What is expected :: Please name the organization that handles all donations for the boardwalk trail, according to the Grove of Titans article.

Extracted text ::
Signs placed last summer on Mill Creek Trail are designed to keep hikers on established trails and not go searching for the Grove of Titans.

The boardwalk trail could be built in about a year and a half once the $1 million is raised, Silver said. The high price tag comes from environmental impact and archeological studies, which are required by law, along with hauling materials so deep into the forest. A total re-route of Mill Creek Trail, so that it goes through the grove, is being considered.

With an already-stretched budget, the parks system is hoping to raise money from outside sources, Silver said.

“We want to do this right, and we want to spend the money now so we won’t have it falling apart 10 years down the line,” he said. “We want viewing platforms so people can take pictures next to the trees without stepping off it."

For Sillett, damage to the grove he discovered has been deeply frustrating.

"I never released the location myself, but it was probably a mistake to popularize it. In hindsight, I wouldn't have even talked about it" for the book, Sillett said.

“It’s a mistake to popularize trees unless they have some protection in place,” he said. “There’s just no way to stop people from stepping all over the things that makes the place so special.”

Just how big is a redwood?

Donate to boardwalk trail

Want to donate money to build a boardwalk trail that allows visitors to see the Grove of Titans without damaging them? All donations go through the Redwoods Park Conservancy (707-464-9150). Make sure to tell them you want your money to go toward the Grove of Titans trail project.

A note from the author

As a longtime outdoors writer and photographer with a love for redwoods, I’ve known about the Grove of Titans for a long time. I’ve also visited a handful of times over the years. 

One of the toughest decisions I’ve faced as a reporter was whether to write about these titanic trees. Ultimately, I decided against a story focusing on the grove, but I did include a few lines about it in a 2013 story published in the Statesman Journal.

Material shown ::
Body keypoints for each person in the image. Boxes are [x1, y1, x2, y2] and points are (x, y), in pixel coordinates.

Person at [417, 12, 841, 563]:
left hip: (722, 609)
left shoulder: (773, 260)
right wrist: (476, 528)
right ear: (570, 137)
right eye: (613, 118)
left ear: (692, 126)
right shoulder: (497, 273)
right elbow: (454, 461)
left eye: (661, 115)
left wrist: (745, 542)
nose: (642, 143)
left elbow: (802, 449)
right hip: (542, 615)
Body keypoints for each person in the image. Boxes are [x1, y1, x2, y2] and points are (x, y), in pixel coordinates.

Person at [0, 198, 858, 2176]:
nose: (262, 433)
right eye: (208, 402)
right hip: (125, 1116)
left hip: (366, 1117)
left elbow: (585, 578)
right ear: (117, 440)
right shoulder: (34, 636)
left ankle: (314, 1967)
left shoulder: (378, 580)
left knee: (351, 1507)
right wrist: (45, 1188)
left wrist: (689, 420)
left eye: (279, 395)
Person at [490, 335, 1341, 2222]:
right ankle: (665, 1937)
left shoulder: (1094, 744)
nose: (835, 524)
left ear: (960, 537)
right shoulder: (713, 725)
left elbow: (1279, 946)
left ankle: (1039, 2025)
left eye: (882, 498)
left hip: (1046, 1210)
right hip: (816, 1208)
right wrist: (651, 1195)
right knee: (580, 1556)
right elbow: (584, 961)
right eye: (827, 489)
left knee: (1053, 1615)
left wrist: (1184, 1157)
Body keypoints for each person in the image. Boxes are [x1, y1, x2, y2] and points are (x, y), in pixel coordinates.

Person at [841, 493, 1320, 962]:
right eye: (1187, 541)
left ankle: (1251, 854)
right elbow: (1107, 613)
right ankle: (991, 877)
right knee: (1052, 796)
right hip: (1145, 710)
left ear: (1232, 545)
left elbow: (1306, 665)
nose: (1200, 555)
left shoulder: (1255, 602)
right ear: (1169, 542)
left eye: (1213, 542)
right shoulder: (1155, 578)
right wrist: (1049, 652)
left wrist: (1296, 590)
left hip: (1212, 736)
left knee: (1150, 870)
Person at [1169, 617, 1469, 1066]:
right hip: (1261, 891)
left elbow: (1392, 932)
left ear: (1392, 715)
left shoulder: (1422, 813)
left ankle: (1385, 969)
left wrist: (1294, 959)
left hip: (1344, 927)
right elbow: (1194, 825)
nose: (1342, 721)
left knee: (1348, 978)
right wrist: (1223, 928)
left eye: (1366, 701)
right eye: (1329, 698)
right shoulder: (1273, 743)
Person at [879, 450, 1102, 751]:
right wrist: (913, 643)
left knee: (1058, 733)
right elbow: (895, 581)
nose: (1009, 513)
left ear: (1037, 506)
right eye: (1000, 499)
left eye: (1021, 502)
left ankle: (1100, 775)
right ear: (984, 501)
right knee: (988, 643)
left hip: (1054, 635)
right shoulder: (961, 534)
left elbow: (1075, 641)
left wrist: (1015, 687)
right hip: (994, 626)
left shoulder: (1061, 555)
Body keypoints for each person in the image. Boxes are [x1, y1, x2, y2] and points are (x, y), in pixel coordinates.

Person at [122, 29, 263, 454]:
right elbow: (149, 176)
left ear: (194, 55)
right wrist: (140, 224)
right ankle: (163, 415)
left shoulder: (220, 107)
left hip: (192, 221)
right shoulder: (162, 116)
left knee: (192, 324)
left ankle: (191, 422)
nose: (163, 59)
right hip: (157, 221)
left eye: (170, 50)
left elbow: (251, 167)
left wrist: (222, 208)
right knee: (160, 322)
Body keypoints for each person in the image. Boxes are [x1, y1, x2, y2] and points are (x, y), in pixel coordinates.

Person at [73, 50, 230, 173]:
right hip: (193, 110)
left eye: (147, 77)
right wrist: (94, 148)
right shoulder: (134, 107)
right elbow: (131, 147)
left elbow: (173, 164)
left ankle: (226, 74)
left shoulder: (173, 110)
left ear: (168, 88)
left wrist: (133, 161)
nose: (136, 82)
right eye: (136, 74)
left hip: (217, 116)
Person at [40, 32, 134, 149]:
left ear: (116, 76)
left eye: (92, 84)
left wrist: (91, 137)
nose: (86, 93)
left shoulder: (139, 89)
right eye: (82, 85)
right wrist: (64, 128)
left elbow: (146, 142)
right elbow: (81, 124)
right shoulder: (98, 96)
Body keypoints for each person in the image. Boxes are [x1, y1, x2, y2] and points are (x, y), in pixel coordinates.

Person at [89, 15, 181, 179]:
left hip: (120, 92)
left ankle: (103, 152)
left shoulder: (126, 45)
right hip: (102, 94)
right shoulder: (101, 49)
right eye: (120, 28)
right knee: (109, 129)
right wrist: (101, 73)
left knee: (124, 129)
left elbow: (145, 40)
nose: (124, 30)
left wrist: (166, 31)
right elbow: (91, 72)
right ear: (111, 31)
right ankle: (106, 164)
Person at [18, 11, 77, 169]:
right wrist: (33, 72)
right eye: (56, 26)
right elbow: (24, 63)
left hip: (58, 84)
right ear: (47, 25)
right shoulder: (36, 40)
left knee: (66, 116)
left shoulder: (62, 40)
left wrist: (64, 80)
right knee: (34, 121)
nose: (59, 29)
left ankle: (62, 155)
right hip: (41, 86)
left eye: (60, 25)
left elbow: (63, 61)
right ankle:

Result :: The Redwoods Park Conservancy.